INSTRUCTIONS FOR THE TASK:
Give only the count of lines that contain "What" in the material.

INFORMATION GIVEN:
- - -

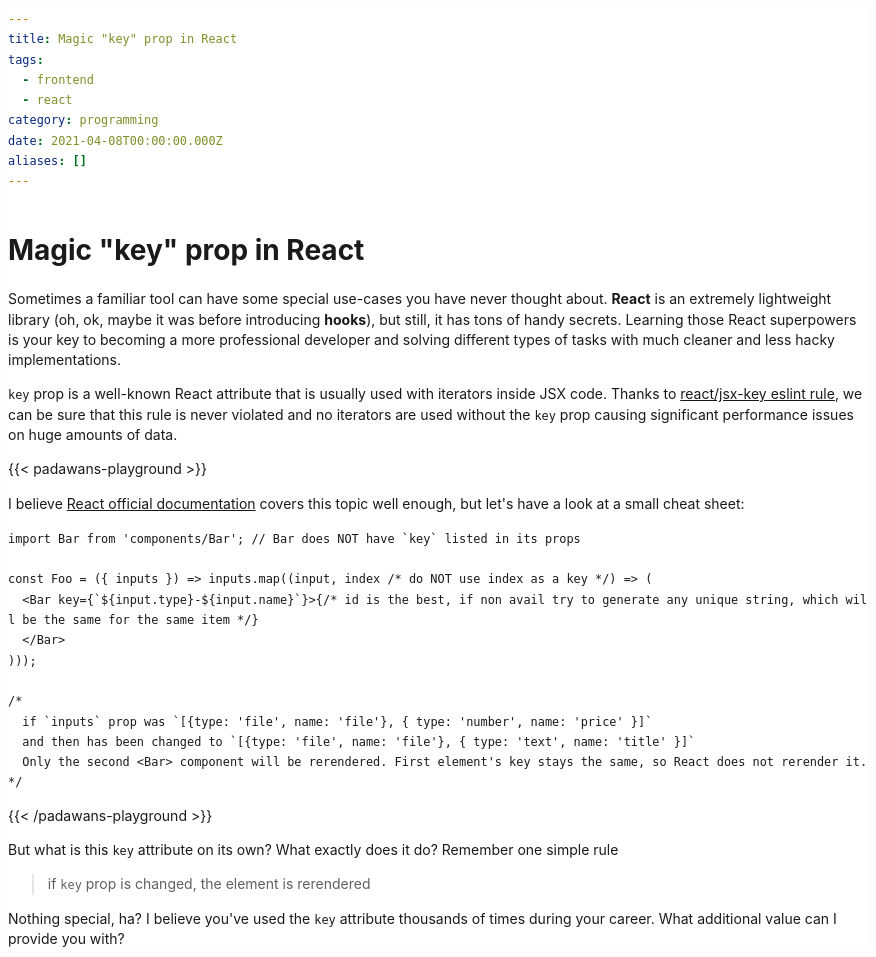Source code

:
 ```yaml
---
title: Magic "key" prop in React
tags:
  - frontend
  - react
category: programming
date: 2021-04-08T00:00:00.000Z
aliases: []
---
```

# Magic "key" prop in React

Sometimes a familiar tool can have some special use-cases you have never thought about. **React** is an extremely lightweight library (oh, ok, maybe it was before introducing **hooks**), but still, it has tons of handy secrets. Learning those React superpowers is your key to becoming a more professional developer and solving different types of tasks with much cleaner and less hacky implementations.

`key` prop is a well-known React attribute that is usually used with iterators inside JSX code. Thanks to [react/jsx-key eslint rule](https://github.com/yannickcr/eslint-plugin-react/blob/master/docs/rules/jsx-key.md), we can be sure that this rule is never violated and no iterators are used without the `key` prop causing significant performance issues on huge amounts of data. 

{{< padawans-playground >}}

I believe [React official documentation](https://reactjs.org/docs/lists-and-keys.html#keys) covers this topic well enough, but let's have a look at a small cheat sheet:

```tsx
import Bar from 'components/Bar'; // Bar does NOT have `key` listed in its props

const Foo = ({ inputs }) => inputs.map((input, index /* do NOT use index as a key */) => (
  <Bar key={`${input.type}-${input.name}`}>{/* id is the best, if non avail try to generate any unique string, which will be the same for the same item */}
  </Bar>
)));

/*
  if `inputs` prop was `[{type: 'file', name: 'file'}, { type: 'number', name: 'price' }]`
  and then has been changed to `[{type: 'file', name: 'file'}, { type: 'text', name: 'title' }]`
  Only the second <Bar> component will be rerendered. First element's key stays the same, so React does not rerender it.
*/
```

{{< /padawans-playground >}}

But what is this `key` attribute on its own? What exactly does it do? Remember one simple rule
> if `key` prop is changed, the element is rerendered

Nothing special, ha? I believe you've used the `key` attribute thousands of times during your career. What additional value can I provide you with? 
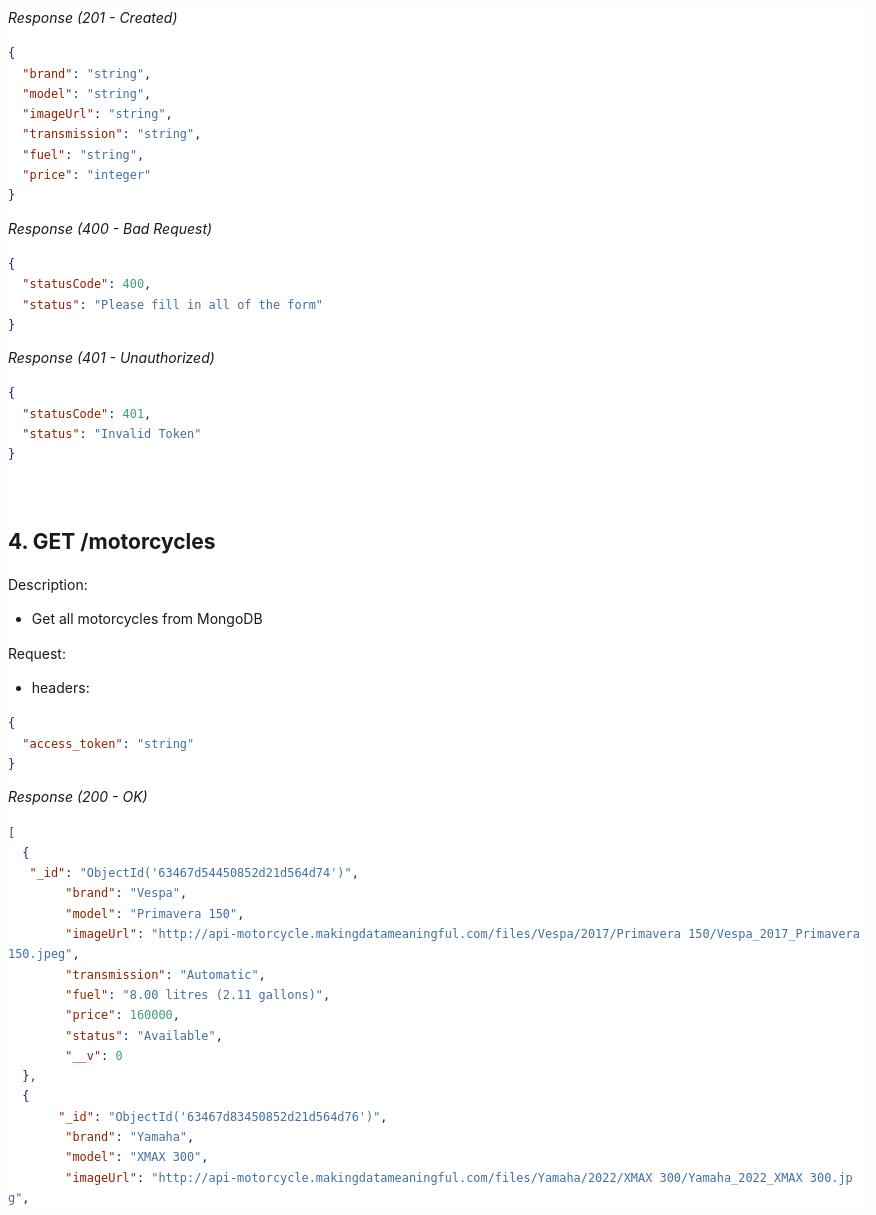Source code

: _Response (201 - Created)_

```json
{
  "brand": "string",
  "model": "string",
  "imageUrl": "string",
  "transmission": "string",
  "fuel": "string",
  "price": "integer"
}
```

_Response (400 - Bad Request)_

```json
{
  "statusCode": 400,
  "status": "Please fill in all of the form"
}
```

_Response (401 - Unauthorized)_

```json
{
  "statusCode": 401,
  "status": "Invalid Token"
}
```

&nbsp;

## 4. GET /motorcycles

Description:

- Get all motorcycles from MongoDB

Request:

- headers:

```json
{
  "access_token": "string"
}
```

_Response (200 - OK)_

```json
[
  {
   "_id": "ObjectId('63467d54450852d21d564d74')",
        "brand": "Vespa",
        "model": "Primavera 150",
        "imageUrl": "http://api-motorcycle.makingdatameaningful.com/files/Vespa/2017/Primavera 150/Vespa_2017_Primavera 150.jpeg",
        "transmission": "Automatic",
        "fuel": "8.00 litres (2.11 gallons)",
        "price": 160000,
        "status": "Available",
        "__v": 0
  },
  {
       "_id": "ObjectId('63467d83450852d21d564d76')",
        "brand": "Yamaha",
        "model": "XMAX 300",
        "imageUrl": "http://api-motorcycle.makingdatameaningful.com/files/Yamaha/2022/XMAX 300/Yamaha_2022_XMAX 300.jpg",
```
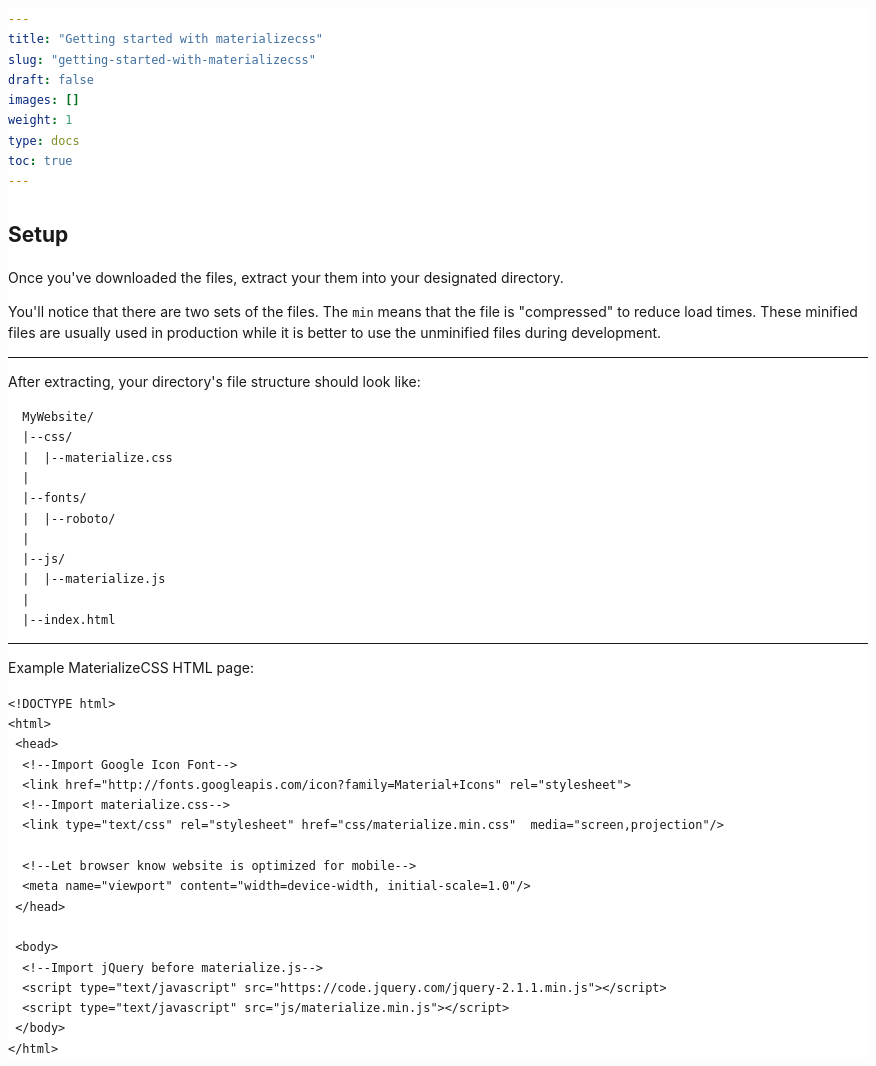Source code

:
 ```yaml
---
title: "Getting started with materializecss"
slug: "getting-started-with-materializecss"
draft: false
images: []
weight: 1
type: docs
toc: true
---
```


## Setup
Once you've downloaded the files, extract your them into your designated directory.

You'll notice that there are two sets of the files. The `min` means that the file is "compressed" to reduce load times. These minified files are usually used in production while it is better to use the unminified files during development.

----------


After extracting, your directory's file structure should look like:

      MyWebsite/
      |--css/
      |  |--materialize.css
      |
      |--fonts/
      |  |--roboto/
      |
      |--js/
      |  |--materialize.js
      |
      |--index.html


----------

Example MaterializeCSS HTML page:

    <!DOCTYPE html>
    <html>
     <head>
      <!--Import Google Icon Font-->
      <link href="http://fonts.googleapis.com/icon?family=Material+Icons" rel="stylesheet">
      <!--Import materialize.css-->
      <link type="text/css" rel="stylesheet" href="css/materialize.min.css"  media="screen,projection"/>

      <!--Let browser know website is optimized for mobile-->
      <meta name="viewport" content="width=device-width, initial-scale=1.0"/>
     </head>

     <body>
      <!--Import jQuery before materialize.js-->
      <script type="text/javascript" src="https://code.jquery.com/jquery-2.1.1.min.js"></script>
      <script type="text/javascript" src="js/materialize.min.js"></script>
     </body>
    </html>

- - -

PROBLEM SOLUTION:
2